In real baseball, hacking is a bad skill to have. Hackers are generally worse baseball players (save for the lucky few, like Josh Hamilton) who carry low on-base percentages and diminished offensive value.
But fantasy baseball is called “fantasy” for a reason. We don’t care about real-life production. Sure, it’s nice to say that your team is full of .400 OBP guys, but Daric Barton’s .393 OBP in 2010 was worthless to virtually all of you—even if you were in an OBP league.
This time of year, especially, its important to keep this in mind. Every spring, it seems like there are a dozen or so players who are set for a “big year” because they’ve revamped their plate approach and are now more disciplined hitters. While this will make them better real-life players, it isn’t guaranteed to make them better fantasy players.
In fact, improved plate discipline can actually hurt your player’s value—significantly. I repeat: in fantasy, patience is NOT a virtue.
Take talented hacker Josh Hamilton for example.
Going in the third to fourth round in mixed leagues, Hamilton never gets enough credit for how much he hacks—and how much it helps his counting stats, batting average, and your team.
A prolific free-swinger, in 2011, he had the fourth highest swing percentage (57.1 percent), 11th highest O-Swing percentage (41.0 percent), and the highest Z-Swing percentage in the league (81.7 percent).
Regressing Hamilton’s plate discipline characteristics and batted ball profile, the outfielder carried an expected line of .288/.357/.526 with 28 home runs over 650 plate appearances in 2011.
While conventional wisdom states that he would be more valuable if he could tone down that approach and get more selective, the opposite is true. If Hamilton were to instead adopt merely league average discipline at the plate (30.6 O-Swing percentage and 65.0 Z-Swing percentage), he would carry an expected .269/.376/.508 line with just 24.5 home runs.
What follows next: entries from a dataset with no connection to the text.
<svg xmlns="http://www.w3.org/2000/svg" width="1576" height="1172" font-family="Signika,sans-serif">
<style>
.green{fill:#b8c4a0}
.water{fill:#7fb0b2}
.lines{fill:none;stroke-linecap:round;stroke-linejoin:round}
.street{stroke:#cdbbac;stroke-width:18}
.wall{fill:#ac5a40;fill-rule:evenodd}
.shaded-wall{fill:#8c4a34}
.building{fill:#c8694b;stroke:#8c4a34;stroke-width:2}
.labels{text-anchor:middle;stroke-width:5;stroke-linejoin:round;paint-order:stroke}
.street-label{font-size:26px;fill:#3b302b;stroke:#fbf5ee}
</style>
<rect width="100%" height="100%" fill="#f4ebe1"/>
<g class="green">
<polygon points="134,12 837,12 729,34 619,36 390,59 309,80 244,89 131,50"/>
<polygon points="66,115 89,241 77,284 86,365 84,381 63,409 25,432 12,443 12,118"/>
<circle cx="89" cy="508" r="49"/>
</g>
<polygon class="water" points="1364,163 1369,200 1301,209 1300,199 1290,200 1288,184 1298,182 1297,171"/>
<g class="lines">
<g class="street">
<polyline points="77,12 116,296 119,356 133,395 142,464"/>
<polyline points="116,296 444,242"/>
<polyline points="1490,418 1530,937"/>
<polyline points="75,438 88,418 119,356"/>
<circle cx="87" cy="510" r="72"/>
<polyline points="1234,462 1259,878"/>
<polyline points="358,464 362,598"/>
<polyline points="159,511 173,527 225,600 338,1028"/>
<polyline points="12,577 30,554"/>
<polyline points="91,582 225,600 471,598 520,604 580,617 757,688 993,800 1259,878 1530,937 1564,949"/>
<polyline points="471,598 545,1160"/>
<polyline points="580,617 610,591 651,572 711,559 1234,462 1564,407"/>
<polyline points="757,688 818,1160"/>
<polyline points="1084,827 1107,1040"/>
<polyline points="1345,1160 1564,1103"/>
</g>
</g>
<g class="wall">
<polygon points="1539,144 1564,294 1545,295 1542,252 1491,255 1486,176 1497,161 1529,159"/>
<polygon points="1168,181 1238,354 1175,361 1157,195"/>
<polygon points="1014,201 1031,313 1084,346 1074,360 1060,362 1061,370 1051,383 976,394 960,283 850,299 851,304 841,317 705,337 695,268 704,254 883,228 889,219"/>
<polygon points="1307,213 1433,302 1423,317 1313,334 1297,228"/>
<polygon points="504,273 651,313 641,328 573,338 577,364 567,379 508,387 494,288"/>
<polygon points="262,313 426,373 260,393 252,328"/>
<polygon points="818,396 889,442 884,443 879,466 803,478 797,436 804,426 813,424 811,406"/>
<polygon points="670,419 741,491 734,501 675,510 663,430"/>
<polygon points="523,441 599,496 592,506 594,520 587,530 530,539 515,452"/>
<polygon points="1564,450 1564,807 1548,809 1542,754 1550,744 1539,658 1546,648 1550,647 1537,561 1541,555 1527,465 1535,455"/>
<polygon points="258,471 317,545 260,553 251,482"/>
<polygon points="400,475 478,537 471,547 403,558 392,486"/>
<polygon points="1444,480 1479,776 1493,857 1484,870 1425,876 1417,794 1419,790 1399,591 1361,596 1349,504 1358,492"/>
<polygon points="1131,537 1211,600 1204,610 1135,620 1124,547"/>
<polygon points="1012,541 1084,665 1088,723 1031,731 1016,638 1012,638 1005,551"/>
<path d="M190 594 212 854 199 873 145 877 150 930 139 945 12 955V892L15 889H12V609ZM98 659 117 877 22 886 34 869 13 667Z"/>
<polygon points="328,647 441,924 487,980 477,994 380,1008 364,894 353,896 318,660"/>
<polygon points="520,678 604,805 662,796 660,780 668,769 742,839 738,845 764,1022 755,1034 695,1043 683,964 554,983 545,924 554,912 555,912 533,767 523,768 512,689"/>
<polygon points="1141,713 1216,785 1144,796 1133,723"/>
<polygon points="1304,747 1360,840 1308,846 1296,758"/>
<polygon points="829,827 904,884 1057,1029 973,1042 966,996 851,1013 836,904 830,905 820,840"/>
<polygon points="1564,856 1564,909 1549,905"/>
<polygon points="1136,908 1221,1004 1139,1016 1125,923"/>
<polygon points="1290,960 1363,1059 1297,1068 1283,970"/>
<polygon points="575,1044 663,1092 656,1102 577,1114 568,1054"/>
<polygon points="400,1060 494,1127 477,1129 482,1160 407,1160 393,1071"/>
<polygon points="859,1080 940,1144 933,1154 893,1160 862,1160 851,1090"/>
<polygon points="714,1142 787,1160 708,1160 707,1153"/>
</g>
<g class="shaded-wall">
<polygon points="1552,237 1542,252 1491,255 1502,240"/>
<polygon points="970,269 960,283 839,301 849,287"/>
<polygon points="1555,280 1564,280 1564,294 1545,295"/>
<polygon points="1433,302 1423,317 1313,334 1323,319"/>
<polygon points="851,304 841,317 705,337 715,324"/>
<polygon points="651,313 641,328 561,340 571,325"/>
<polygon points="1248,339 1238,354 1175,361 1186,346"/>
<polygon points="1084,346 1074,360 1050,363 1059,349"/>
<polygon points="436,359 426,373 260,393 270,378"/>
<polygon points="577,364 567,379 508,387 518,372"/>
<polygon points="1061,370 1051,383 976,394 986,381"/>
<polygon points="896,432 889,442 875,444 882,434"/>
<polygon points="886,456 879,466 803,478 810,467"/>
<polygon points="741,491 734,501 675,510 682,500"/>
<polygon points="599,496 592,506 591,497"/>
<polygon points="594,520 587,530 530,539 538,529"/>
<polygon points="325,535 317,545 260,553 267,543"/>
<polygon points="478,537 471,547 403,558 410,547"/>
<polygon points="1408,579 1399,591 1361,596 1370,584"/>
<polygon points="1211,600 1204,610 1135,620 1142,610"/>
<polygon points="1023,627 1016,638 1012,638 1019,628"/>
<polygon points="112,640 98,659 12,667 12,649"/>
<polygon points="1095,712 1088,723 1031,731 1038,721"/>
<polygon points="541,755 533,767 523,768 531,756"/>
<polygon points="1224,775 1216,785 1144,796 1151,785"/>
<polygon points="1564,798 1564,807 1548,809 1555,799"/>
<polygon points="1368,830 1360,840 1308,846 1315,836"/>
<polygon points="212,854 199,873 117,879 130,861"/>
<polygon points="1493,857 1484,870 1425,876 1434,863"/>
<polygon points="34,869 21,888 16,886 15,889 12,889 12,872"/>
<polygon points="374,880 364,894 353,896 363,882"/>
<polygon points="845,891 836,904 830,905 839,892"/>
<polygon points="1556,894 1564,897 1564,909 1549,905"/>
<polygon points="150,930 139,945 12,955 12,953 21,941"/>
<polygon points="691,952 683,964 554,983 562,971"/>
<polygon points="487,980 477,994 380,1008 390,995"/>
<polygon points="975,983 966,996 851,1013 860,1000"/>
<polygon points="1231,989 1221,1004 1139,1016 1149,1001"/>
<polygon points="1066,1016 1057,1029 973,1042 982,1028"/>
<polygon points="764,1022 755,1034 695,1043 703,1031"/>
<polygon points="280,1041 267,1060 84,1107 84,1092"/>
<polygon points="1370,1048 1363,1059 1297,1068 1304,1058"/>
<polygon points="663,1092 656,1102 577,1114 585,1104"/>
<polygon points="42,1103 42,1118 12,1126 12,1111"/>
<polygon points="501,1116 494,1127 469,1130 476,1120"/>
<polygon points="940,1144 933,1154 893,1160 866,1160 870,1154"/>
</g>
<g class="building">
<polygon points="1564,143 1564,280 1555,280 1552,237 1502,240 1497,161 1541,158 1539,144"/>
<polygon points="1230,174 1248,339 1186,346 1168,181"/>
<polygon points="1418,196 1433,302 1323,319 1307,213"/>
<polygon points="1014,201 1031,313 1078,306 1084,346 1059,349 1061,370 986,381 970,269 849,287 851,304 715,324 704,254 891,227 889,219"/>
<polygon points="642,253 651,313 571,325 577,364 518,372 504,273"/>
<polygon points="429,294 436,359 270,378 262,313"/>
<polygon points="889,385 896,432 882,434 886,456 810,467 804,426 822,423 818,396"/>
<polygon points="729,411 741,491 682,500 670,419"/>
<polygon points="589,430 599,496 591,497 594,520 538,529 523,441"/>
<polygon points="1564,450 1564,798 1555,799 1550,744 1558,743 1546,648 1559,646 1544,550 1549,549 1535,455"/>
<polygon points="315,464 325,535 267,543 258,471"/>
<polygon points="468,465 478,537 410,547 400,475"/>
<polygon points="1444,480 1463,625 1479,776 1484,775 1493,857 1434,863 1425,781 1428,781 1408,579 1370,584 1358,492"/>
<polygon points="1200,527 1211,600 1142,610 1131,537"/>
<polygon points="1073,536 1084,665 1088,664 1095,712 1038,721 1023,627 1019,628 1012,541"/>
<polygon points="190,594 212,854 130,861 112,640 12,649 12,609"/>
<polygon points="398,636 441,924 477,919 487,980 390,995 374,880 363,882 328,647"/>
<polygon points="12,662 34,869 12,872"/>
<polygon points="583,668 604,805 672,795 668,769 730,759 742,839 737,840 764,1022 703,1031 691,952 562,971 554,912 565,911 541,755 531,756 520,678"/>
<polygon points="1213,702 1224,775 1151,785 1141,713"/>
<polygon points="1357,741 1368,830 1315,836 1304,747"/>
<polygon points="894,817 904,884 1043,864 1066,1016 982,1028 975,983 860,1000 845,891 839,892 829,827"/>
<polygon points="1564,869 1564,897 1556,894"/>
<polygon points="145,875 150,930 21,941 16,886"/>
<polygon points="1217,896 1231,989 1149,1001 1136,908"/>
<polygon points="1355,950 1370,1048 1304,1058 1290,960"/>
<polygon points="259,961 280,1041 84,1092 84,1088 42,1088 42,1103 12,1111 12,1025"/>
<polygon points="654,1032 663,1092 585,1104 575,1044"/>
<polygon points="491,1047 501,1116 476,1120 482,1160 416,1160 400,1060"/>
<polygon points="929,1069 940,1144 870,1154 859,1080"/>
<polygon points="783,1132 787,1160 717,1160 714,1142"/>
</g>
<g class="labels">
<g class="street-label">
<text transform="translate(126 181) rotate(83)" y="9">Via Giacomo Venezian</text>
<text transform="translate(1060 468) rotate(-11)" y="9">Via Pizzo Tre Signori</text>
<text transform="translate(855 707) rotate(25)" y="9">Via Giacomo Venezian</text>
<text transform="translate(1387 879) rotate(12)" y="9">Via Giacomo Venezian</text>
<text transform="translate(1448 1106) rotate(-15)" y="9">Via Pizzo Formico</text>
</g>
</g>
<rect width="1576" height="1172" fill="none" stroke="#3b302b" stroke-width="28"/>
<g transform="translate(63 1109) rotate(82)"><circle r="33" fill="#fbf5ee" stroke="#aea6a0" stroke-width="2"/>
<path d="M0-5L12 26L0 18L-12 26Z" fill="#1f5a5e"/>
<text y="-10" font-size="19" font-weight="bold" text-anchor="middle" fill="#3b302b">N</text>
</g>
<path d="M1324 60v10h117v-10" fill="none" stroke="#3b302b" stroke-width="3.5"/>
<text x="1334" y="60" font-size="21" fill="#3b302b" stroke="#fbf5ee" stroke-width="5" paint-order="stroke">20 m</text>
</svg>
That’s a drop of 3.5 home runs and almost 20 points in batting average.
Sure, his OBP improves and his walk rate goes up by almost five percent (7.0 percent to 11.8 percent), but that doesn’t matter in fantasy. Though he will earn a few extra runs from the OBP, that will be completely washed out—and then some—with the drop in home runs and batting average… and RBI as well.
Plugging the two Josh Hamiltons into the cleanup slot in Texas’ 2011 lineup, we regress the following overall lines:
Hacking Josh Hamilton: 98.5 R, 28.0 HR, 106.5 RBI, 9.5 SB, .2877 AVG
Disciplined Josh Hamilton: 101.5R, 24.5 HR, 93.7 RBI, 9.5 SB, .2694 AVG
Valuewise, these are two vastly different players. Hamilton the Hacker grades out at 4.77 points above average (12-team leagues) at FantasyPlayerRater.com, while Hamilton the Patient is worth 2.90 points. Both players are excellent, but that two-point difference is about the same as moving from Justin Upton (5.23 points as per Rotochamp projections) to Hunter Pence (3.35 points as per Rotochamp).
So, to all fantasy players, I say this:
LET ‘EM HACK!
LET THEM HACK!
Before I ignite the fury of commenters everywhere, I would like to lay down one caveat: yes, it is a reasonable assumption that improved pitch selectivity will lead to a more efficient player—i.e. higher BABIP and higher HR/FB, which will even out the fewer balls in play.
However, for Hamilton to reach 28 home runs with his new approach, he would have to raise his HR/FB ratio from 16.4 percent to 19.3 percent—a huge gain. To get the batting average back, he would have to gain 40 points on his BABIP. Those are colossal improvements. And that doesn’t take into account that he may merely lose out on power or BABIP because he’s moving away from his natural tendencies and becoming a less aggressive hitter.
So, if your favorite manager starts talking about improve plate discipline leading to a breakout season for one of your players, think again—and get ready to use it against your competition.